I know I've seen a bunch of them on LJ's, but for the life of me, I can't find more than a couple after searching using every keyword I can think of. Can my fellow LJ's please hook me up with links to any of the myriad air compressor carts/caddies that have made an appearance here. I'm getting one in the very near future and would like to have the cart/caddy all ready to go for when it gets here.

Thanks in advance,

Chris


----------



## Wood_smith (Feb 12, 2010)

Hey, Capt… I'm not sure what exactly you're looking for, but I've been thinking about building this one, on the Wood magazine site:

http://www.woodstore.net/is190may20.html

If I see any others, I'll post the links.


----------



## CoolDavion (Dec 6, 2007)

There was one in ShopNote
http://www.shopnotes.com/issues/101/extras/air-tool-station/


----------



## CyBorge (Sep 15, 2009)

Google sometimes does a better job of searching specific sites.
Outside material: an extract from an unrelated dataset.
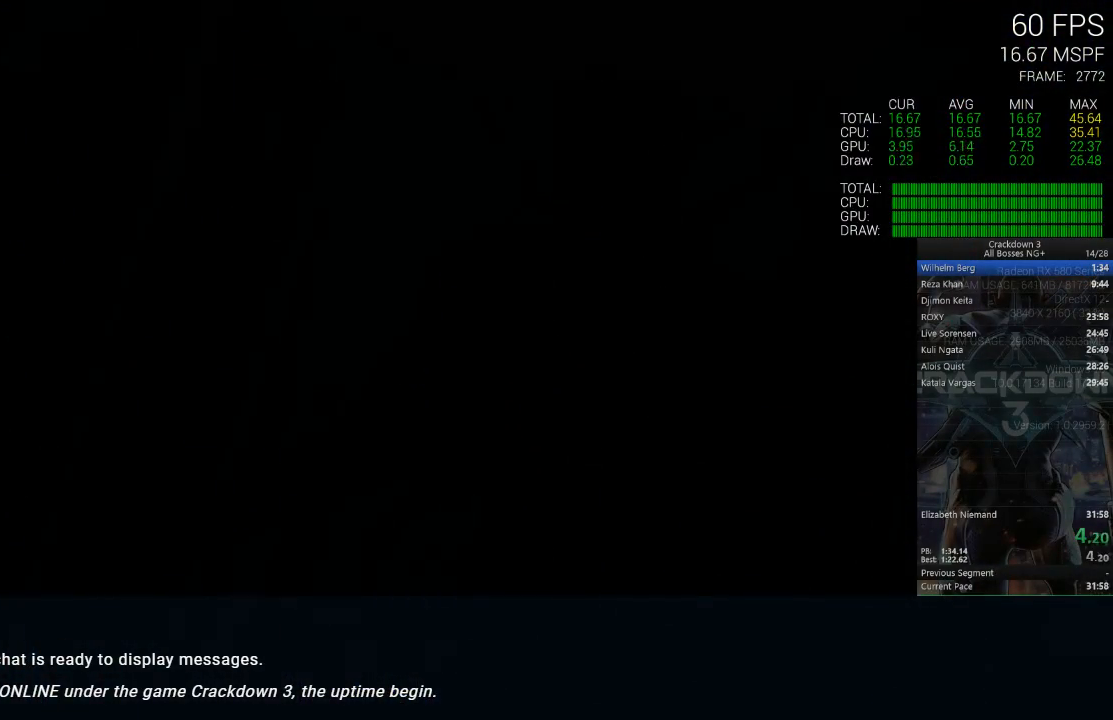
{"buttons": ["X"], "left_stick": "center", "right_stick": "center", "events": [[317, "X", "up"], [383, "X", "down"]]}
I just used this as a search string, and it came back with a bunch of compressor carts right here on Lumber Jocks:

*compressor site:lumberjocks.com/projects*


----------



## Blondewood (Mar 30, 2009)

Here's mine: http://lumberjocks.com/projects/27407


----------



## CaptainSkully (Aug 28, 2008)

Thanks for the help everybody. The one Lloyd posted was the one I was looking for. I just ordered that issue. I love this site.


----------